##### Extrait #####

LES URUGAYENS ONT VOTE CONTRE LA PRIVATISATION DE L'EAU


Le 31 octobre, les Uruguayens ne se sont pas seulement choisi un nouveau président. Ils ont aussi décidé par référendum, avec une majorité proche des deux tiers des voix, d’inscrire dans la Constitution que l’eau appartient au domaine public et qu’elle ne peut donc être privatisée.

La réforme établit également comme principes fondamentaux que les services d’eau potable et d’assainissement sont une prestation exclusive et directe par l'Etat et qu’il est nécessaire de promouvoir une politique de l'eau solidaire, de participation des citoyens et décentralisée. Les bassins hydrographiques devraient être considérés comme des unités de base. Jusqu’à présent, à notre connaissance, seule l’Afrique du Sud avait inscrit dans sa Constitution que l’accès à la nourriture et à l’eau est un droit fondamental [ « Everyone has the right to have access to ­(…) sufficient food and water (…)», art.27,1b ].

Précédent historique

Mais, comme le note l’écrivain uruguayen Eduardo Galeano, «c’est la première fois dans l’histoire du monde qu’un vote populaire s’oppose à la privatisation de l’eau et confirme que l’eau est un droit de tous.» «C’est un précédent historique dans la défense de l'eau» font également savoir la bonne centaine d’associations civiles qui de par le monde soutenaient les promoteurs de cette réforme regroupés dans une Commission nationale de défense de l'eau et de la vie. «Ce référendum n'est pas anodin», écrit Frédéric Dubois sur le site du Centre des Médias Alternatifs du Québec, « [il] entraînera probablement des temps houleux pour les multinationales qui se bousculent au portillon de la gestion de l’eau potable, des eaux usées et souterraines. Dans le secteur de l’eau, cela signifie une probable expropriation (avec compensation) des entreprises privées déjà actives sur le terrain et la réaffirmation juridique de la propriété publique sur la ressource.»

#####

Objectif ->
Répondez, s'il vous plaît, à ces questions sur l'extrait consacré au référendum uruguayen :
1. Quel jour les Uruguayens ont-ils voté ?
2. Quel pays avait déjà inscrit dans sa Constitution l'accès à la nourriture et à l'eau comme droit fondamental ?
3. Dans quelle commission les promoteurs de la réforme étaient-ils regroupés ?

##### Extraits de données #####

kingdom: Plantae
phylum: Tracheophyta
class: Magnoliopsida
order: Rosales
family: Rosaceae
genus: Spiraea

#####

Solution complète ->
1. Le 31 octobre.
2. L'Afrique du Sud.
3. La Commission nationale de défense de l'eau et de la vie.